◆ DIRECTIONS ◆
Among the records below, how many lines contain "ضدسرقت"? State the number and nothing more.

◆ AVAILABLE RECORDS ◆
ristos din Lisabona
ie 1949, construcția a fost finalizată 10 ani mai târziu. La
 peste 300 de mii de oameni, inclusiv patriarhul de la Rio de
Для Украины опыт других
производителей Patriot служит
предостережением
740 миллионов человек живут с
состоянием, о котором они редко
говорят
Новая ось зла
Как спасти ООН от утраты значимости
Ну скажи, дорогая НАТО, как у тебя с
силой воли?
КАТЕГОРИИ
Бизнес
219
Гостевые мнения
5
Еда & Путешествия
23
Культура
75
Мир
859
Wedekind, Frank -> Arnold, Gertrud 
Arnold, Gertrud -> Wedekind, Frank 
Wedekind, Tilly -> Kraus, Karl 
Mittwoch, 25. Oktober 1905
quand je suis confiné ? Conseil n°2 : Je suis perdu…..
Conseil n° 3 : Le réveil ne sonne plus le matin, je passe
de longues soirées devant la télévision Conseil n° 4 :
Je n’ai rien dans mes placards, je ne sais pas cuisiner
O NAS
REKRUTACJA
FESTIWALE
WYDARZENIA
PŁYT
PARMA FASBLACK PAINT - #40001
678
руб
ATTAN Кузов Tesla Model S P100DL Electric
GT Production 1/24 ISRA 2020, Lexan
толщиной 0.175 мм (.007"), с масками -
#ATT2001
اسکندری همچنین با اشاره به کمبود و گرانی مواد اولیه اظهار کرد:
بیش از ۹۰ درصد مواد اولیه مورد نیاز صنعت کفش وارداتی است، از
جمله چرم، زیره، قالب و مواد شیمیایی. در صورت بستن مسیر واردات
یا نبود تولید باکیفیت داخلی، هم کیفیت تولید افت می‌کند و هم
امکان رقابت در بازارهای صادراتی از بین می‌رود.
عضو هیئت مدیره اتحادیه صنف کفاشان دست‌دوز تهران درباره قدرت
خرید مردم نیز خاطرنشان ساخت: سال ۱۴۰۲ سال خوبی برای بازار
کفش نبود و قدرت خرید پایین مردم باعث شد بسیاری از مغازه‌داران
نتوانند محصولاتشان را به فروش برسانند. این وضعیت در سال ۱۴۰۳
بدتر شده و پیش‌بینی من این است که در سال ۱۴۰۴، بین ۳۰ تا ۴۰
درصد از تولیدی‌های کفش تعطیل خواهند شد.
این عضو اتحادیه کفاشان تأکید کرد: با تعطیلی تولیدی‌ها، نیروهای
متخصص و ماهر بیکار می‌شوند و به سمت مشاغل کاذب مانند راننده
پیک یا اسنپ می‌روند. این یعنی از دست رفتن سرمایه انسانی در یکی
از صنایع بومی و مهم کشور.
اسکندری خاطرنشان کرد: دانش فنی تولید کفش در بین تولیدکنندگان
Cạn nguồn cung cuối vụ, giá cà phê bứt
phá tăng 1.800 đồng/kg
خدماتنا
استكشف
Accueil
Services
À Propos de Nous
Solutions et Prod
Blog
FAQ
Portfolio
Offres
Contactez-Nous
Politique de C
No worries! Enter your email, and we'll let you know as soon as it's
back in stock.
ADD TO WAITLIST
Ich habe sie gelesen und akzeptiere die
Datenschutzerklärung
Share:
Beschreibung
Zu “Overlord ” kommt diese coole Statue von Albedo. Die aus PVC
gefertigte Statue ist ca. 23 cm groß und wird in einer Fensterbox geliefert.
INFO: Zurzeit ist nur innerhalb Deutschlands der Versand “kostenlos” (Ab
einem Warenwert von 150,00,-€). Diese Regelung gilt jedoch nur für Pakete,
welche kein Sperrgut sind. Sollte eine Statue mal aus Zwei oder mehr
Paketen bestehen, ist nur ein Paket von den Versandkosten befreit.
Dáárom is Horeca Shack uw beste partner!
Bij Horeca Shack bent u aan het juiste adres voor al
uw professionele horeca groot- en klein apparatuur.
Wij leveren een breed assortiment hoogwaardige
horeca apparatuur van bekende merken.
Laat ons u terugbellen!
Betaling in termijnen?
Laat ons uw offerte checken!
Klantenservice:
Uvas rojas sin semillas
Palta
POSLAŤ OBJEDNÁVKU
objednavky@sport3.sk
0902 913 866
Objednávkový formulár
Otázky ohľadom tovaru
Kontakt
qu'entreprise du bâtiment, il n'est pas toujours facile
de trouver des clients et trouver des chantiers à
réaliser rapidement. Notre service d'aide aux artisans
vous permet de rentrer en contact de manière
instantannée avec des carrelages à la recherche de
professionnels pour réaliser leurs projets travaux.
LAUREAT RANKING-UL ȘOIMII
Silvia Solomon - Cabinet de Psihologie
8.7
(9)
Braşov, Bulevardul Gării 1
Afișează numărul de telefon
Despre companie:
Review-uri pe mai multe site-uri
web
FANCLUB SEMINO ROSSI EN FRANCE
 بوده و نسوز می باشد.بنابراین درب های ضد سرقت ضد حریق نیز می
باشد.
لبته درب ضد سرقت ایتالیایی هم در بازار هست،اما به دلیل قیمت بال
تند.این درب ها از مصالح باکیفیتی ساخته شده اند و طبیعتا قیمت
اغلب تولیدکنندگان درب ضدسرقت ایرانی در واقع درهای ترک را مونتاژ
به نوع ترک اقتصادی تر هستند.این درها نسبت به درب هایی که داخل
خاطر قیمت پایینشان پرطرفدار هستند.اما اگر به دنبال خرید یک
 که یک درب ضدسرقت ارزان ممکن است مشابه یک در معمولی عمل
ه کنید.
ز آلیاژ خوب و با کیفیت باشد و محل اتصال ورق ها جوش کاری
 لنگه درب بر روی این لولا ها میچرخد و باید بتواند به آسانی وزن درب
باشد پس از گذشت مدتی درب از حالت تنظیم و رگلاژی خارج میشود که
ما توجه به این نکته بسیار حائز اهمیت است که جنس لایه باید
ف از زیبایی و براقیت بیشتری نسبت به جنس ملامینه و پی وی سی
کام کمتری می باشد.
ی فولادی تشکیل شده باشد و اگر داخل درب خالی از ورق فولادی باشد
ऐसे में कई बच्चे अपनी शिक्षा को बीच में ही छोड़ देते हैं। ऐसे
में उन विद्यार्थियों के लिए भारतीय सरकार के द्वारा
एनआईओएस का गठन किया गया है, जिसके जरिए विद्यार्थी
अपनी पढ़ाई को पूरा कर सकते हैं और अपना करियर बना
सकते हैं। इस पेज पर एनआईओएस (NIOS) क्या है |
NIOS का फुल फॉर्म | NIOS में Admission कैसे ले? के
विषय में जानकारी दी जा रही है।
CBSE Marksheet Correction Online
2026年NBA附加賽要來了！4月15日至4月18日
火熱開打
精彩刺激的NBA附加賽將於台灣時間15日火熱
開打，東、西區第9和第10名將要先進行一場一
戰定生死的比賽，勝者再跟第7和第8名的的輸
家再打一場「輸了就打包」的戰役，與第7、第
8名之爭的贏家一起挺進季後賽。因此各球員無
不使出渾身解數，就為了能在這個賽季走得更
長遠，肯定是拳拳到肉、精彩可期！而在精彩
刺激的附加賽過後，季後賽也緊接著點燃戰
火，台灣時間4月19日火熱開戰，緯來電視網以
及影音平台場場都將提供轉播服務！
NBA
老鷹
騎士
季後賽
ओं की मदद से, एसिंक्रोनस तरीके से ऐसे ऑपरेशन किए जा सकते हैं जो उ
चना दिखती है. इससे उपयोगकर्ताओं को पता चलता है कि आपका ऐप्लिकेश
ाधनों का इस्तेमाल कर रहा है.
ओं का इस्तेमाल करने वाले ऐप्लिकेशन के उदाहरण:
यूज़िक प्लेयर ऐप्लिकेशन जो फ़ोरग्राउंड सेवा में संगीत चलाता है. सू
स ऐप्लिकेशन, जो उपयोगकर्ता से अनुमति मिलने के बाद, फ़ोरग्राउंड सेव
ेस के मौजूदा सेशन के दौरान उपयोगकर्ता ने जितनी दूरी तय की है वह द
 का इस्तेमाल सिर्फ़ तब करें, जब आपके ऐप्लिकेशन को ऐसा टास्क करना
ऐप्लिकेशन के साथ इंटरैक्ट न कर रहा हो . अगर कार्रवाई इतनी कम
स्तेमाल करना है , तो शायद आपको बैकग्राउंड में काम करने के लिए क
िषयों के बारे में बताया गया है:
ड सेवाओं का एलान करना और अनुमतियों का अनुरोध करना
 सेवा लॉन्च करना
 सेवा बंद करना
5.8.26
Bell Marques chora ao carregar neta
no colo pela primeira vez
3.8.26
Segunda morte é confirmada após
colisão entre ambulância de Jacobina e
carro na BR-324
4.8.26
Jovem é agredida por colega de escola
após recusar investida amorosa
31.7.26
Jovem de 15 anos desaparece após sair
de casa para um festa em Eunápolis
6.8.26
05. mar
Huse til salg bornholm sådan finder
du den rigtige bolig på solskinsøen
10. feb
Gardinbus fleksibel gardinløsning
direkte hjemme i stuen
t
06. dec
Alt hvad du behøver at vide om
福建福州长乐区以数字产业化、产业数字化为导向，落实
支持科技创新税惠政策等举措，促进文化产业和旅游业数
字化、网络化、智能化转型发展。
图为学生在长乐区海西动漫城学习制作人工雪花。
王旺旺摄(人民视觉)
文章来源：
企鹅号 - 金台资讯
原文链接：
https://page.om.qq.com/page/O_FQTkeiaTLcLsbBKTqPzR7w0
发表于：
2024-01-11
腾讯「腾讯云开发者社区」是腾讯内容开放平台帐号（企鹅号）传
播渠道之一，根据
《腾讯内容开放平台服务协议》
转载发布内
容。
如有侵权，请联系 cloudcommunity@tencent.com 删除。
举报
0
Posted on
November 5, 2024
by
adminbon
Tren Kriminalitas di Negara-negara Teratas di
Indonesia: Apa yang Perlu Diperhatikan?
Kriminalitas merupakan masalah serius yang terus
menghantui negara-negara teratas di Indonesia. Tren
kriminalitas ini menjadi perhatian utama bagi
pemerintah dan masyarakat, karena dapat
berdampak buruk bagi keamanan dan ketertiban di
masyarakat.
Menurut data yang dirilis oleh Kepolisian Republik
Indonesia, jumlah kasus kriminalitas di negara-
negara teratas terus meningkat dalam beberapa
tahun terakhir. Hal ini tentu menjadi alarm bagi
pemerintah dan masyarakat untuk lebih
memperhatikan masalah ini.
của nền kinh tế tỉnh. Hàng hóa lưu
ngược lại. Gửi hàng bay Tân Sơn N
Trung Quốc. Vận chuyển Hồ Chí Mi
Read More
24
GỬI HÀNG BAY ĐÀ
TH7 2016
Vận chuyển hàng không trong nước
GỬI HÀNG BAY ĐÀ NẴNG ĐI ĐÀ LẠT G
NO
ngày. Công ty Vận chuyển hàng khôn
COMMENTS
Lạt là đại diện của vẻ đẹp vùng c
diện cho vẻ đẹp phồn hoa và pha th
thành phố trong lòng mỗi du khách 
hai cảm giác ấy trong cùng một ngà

◆ EXPECTED ANSWER ◆
2